2022-11-25 13:37:30.169 GMT [171] FATAL:  database system identifier differs between the primary and standby
2022-11-25 13:37:30.169 GMT [171] DETAIL:  The primary's identifier is 7169947218002104403, the standby's identifier is 7169946625880223830.
2022-11-25 13:37:35.172 GMT [179] FATAL:  database system identifier differs between the primary and standby
rafariossaa commented 1 year ago

In that case be aware you are not persisting the data in the replicas. But the data from primary replica is synchrounused?

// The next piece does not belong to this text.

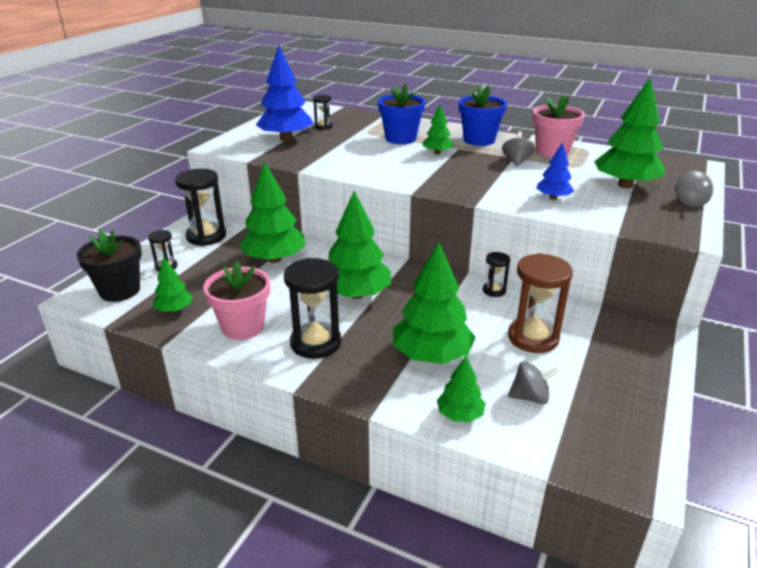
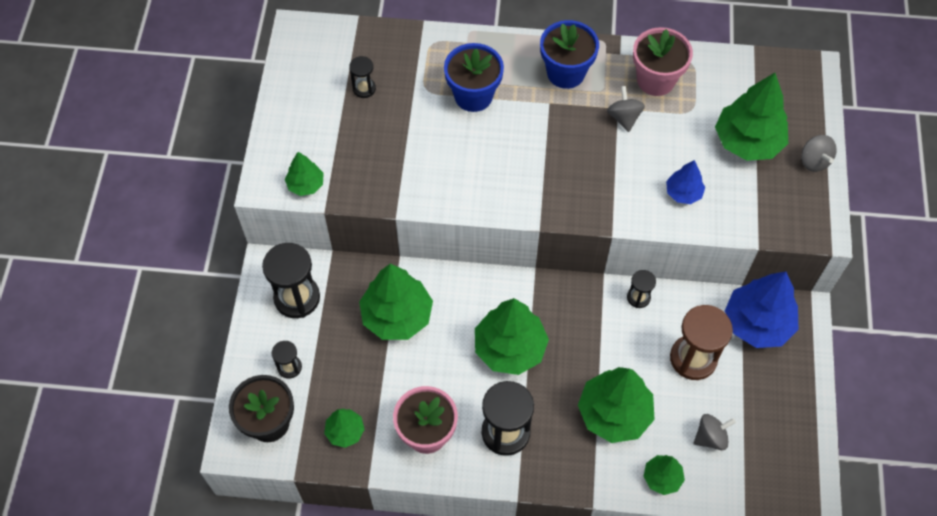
camera: 20 degrees left, 30 degrees up
(286, 139) = (336, 137): blue tree -> blue tree (757, 323)
(437, 153) = (530, 122): green tree -> green tree (305, 184)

Yes, replication should be working.

in another issue I found info that the old PVC might cause the issue, so I remove the PVC created by replica. Now there is an error only about identifier:

The issue here is that the IDs from primary and standby differs. This ID is generated when started. Could you try to scale the deployment to only one node, then delete the replica's PVC and then scale it up ?. That should recreate the standby node and start replicating the data without errors.

PatrykKlimowicz commented 1 year ago

@rafariossaa since the data will be replicated continuously between primary db and read db then I'm good to not have the PVC for read replica 😄 (or you meant that the replication will happen only once at startup? if yes, can be a continuous replication achieved?)

rafariossaa commented 1 year ago

There would be a first initial update when the replica starts, and then it is going to be updated each time the primary node updates. I am telling this just in case you wanted to reduce the risk of data loss, if you know the risks it is ok then.